PROBLEMS:
• a. Summarize the mailing-list reply about errors in .csv input data in two sentences.
• b. Extend the mailing-list reply about errors in .csv input data, picking up right after its final sentence.

Re: Finding Errors in .csv Input Data

From

Andy Colson

Date:

22 February 2011, 21:25:25

On 02/22/2011 07:10 PM, Rich Shepard wrote:
> I'm sure many of you have solved this problem in the past and can offer
> solutions that will work for me. The context is a 73-column postgres table
> of data that was originally in an Access .mdb file. A colleague loaded the
> file into Access and wrote a .csv file for me to use since we have nothing
> Microsoft here. There are 110,752 rows in the file/table. After a lot of
> cleaning with emacs and sed, the copy command accepted all but 80 rows of
> data. Now I need to figure out why postgres reports them as having too many
> columns.
>
> Starting to work with a single row, I first compared by cleaned row to the
> raw .csv from the Access output. They match column-by-column. Then I copied
> the schema to a text file and started comparing the .csv data
> column-by-column. While this looks OK to me, postgres doesn't like it. For
> example, I get this error message:
>
> nevada=# \copy water_well from 'one.csv' with delimiter '|' null '' CSV;
> ERROR: value too long for type character(1)
> CONTEXT: COPY water_well, line 1, column gravel_packed: "106"
>
> Yet, the column comparison for gravel_packed and surrounding attributes
> does not show this:
>
> lot_no TEXT, |
> block_no TEXT, |
> well_finish_date DATE, 11/15/1948|
> date_cmplt_acc CHAR(1), D|
> gravel_packed CHAR(1), |
> depth_seal INTEGER, |
> depth_drilled INTEGER, 106|
> depth_bedrock INTEGER, |
> aquifer_desc TEXT, |
>
> Notice the NULL value for gravel_packed, while the "106" is for
> depth_drilled, two columns later.
>
> I'm stymied and wonder if there's a tool I can use to fix these 80 rows so
> the copy command will accept them.
>
> Rich
>

Can we see a few lines of one.csv?  If we ignore the CONTEXT line, and just look at the error "too long for char(1)",
itlook like only two columns to think about date_cmplt_acc and gravel_packed.  Sure there is no extra spaces or tabs or
weirdnessin the file for those two columns?

INFORMATION GIVEN:
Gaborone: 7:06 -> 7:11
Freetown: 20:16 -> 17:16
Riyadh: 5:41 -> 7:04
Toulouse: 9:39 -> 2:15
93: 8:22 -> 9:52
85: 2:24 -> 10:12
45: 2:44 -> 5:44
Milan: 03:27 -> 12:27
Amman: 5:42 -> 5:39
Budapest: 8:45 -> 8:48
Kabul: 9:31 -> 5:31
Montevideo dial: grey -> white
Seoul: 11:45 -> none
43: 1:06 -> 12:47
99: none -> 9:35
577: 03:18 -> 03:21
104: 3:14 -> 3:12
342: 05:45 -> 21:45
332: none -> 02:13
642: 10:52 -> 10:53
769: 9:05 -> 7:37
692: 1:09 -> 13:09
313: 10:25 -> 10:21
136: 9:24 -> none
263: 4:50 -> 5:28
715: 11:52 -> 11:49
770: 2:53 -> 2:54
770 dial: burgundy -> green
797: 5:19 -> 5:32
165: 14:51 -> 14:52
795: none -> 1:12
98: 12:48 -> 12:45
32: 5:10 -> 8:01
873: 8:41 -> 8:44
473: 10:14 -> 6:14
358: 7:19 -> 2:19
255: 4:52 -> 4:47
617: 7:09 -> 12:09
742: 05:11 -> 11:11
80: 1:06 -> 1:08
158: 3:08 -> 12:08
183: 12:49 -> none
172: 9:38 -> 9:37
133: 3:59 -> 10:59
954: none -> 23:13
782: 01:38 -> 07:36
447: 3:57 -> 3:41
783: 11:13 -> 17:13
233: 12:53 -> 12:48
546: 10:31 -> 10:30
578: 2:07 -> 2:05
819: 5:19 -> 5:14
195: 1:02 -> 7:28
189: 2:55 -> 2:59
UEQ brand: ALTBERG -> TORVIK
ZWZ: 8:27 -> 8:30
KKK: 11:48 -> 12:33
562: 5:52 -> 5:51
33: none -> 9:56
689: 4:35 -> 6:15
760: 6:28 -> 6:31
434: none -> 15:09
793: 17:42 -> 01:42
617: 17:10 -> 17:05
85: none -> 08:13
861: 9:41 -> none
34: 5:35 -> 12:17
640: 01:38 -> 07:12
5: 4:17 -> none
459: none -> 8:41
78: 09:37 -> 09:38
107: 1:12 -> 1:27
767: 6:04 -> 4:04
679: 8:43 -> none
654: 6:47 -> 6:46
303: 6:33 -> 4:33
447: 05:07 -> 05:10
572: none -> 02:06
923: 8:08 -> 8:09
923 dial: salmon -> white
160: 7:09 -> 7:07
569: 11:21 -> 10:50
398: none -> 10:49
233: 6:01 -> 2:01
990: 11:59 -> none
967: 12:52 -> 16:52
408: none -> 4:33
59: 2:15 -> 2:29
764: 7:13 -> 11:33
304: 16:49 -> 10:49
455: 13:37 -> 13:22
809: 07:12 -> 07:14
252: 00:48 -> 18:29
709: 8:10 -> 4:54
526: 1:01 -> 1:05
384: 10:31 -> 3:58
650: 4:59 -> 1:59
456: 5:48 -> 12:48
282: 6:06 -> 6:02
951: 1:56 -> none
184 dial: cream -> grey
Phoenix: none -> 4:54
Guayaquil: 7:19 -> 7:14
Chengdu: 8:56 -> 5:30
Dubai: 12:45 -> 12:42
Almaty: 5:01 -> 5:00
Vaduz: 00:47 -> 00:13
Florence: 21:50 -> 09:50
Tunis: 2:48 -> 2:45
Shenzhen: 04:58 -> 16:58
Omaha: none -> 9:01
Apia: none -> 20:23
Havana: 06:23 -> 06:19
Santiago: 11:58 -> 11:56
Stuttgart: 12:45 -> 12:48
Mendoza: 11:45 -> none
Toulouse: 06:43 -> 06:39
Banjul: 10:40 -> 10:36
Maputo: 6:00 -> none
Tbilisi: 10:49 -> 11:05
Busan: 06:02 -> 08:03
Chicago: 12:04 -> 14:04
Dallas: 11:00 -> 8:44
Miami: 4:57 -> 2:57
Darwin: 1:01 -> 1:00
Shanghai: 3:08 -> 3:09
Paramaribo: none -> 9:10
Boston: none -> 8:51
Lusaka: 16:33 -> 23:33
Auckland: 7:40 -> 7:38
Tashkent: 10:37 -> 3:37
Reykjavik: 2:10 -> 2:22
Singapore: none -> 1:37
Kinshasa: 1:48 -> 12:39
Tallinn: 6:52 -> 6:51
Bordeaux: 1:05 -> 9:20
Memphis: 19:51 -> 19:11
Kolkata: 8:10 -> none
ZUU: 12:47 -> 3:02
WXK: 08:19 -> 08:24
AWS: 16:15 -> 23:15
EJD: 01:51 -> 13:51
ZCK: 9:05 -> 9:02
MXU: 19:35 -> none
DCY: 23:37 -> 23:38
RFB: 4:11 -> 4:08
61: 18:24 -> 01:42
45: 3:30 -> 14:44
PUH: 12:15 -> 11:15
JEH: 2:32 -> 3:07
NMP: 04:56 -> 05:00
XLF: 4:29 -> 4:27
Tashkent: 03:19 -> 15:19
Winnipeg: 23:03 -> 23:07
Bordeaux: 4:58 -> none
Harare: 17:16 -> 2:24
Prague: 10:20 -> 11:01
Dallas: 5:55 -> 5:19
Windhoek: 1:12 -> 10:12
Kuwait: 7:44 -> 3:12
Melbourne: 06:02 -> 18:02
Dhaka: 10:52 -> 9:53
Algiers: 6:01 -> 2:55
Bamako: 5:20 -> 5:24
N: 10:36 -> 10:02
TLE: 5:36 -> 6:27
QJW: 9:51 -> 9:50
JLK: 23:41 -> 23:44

EXPECTED ANSWERS:
• a. After cleaning a 110,752-row .csv file exported from Access, Rich Shepard found that the postgres copy command still rejected 80 rows as having too many columns, and a single test row gave a "value too long for type character(1)" error on gravel_packed even though his column-by-column comparison showed that column as null and the "106" as the value for depth_drilled. Andy Colson replied by asking to see a few lines of one.csv and suggested checking the two CHAR(1) columns, date_cmplt_acc and gravel_packed, for extra spaces, tabs, or other oddities in the file.

• b.
You might also consider dumping out insert statements.  Might be a little slower, but simpler to debug.

Did access dump out comma separated with quoted fields?  I've done this on several occasions and never had to do any
cleaning. But... I also use perl to split the csv and fire off inserts/copys/updates/etc. 

-Andy

Re: Finding Errors in .csv Input Data

From

Andy Colson

Date:

22 February 2011, 21:37:20

On 02/22/2011 07:25 PM, Andy Colson wrote:
> On 02/22/2011 07:10 PM, Rich Shepard wrote:
>> I'm sure many of you have solved this problem in the past and can offer
>> solutions that will work for me. The context is a 73-column postgres table
>> of data that was originally in an Access .mdb file. A colleague loaded the
>> file into Access and wrote a .csv file for me to use since we have nothing
>> Microsoft here. There are 110,752 rows in the file/table. After a lot of
>> cleaning with emacs and sed, the copy command accepted all but 80 rows of
>> data. Now I need to figure out why postgres reports them as having too many
>> columns.
>>
>> Starting to work with a single row, I first compared by cleaned row to the
>> raw .csv from the Access output. They match column-by-column. Then I copied
>> the schema to a text file and started comparing the .csv data
>> column-by-column. While this looks OK to me, postgres doesn't like it. For
>> example, I get this error message:
>>
>> nevada=# \copy water_well from 'one.csv' with delimiter '|' null '' CSV;
>> ERROR: value too long for type character(1)
>> CONTEXT: COPY water_well, line 1, column gravel_packed: "106"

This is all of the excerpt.